#### Exercise instructions:
When you write out the listing, keep each word exactly as it stands but include none of its images.
═══ Material provided
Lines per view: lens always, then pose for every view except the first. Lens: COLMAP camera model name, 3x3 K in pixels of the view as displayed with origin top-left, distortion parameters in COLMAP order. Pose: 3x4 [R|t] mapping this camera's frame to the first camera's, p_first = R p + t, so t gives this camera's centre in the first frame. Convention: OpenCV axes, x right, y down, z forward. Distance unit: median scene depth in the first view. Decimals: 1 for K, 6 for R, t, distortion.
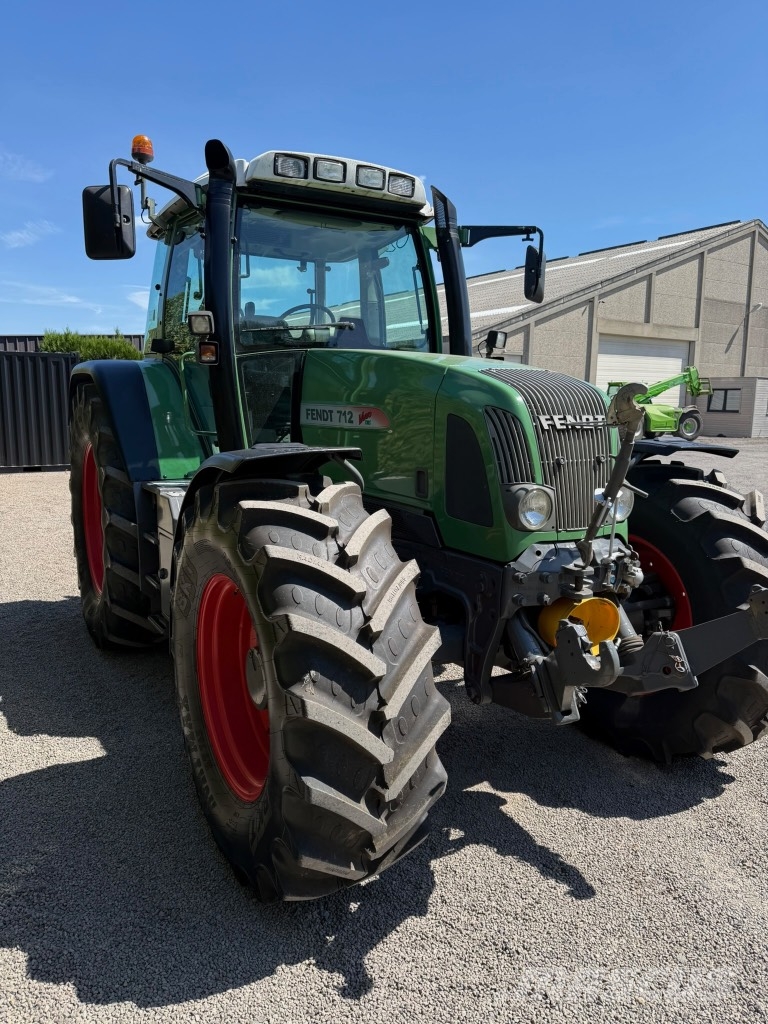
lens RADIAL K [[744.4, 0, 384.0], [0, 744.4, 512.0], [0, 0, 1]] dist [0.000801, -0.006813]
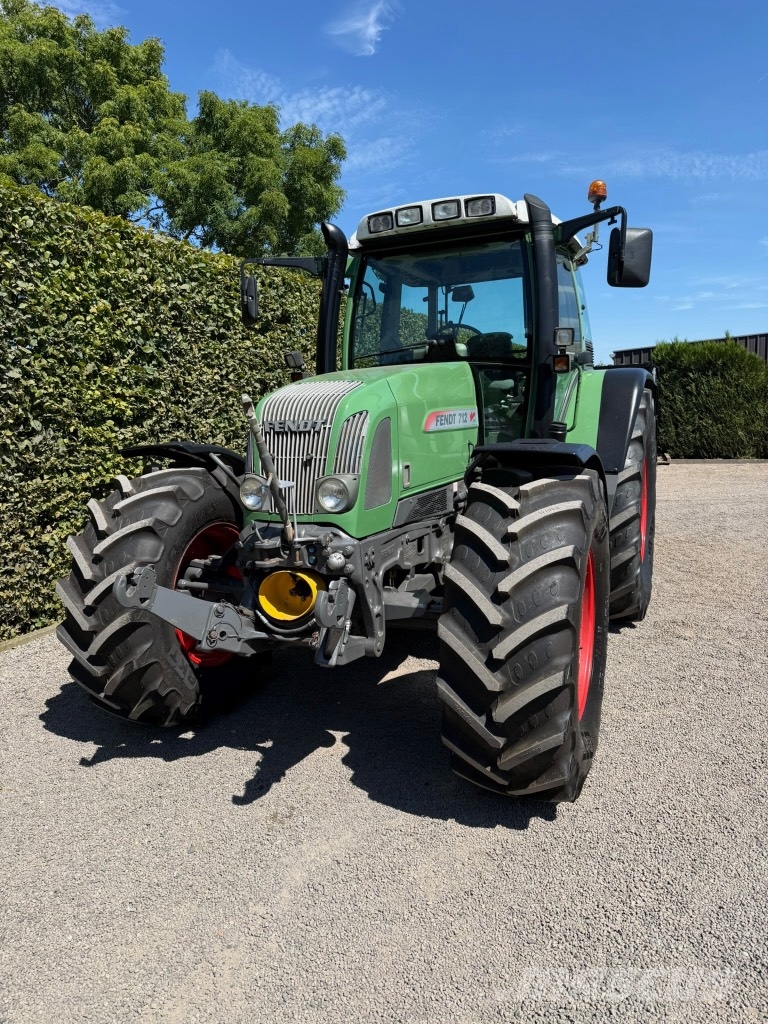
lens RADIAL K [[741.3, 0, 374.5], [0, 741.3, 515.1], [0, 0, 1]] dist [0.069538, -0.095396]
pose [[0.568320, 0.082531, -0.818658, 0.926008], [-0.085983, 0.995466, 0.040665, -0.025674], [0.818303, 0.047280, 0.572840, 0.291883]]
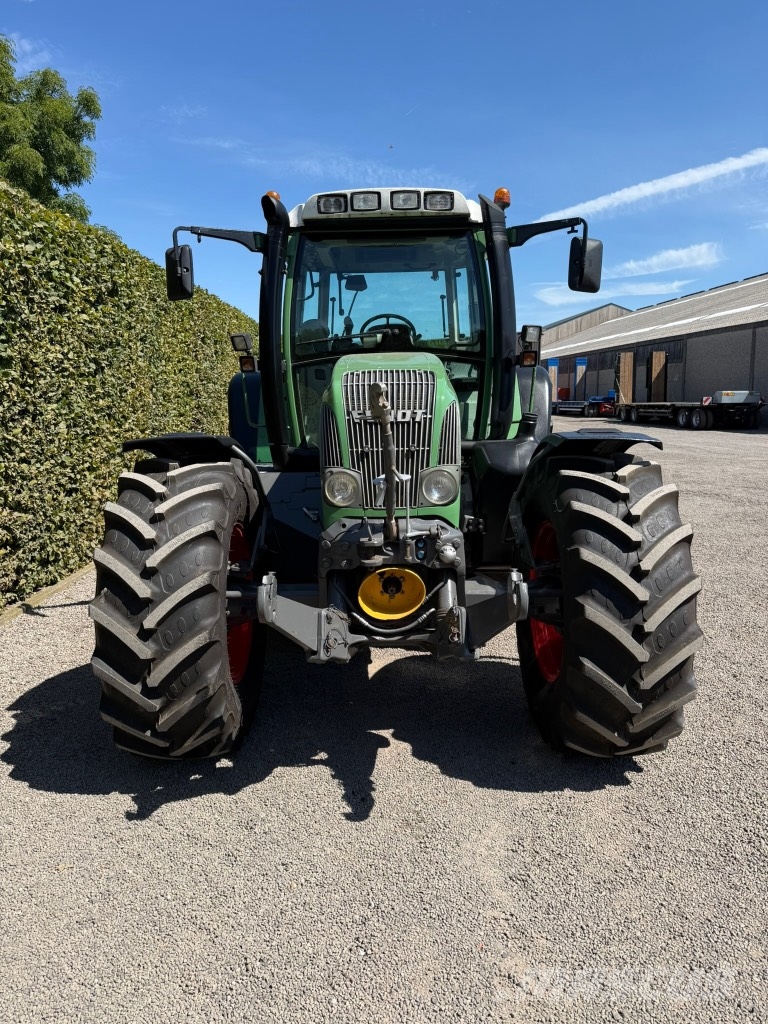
══════
#### Response to this task:
Lines per view: lens always, then pose for every view except the first. Lens: COLMAP camera model name, 3x3 K in pixels of the view as displayed with origin top-left, distortion parameters in COLMAP order. Pose: 3x4 [R|t] mapping this camera's frame to the first camera's, p_first = R p + t, so t gives this camera's centre in the first frame. Convention: OpenCV axes, x right, y down, z forward. Distance unit: median scene depth in the first view. Decimals: 1 for K, 6 for R, t, distortion.
lens RADIAL K [[744.4, 0, 384.0], [0, 744.4, 512.0], [0, 0, 1]] dist [0.000801, -0.006813]
lens RADIAL K [[741.3, 0, 374.5], [0, 741.3, 515.1], [0, 0, 1]] dist [0.069538, -0.095396]
pose [[0.568320, 0.082531, -0.818658, 0.926008], [-0.085983, 0.995466, 0.040665, -0.025674], [0.818303, 0.047280, 0.572840, 0.291883]]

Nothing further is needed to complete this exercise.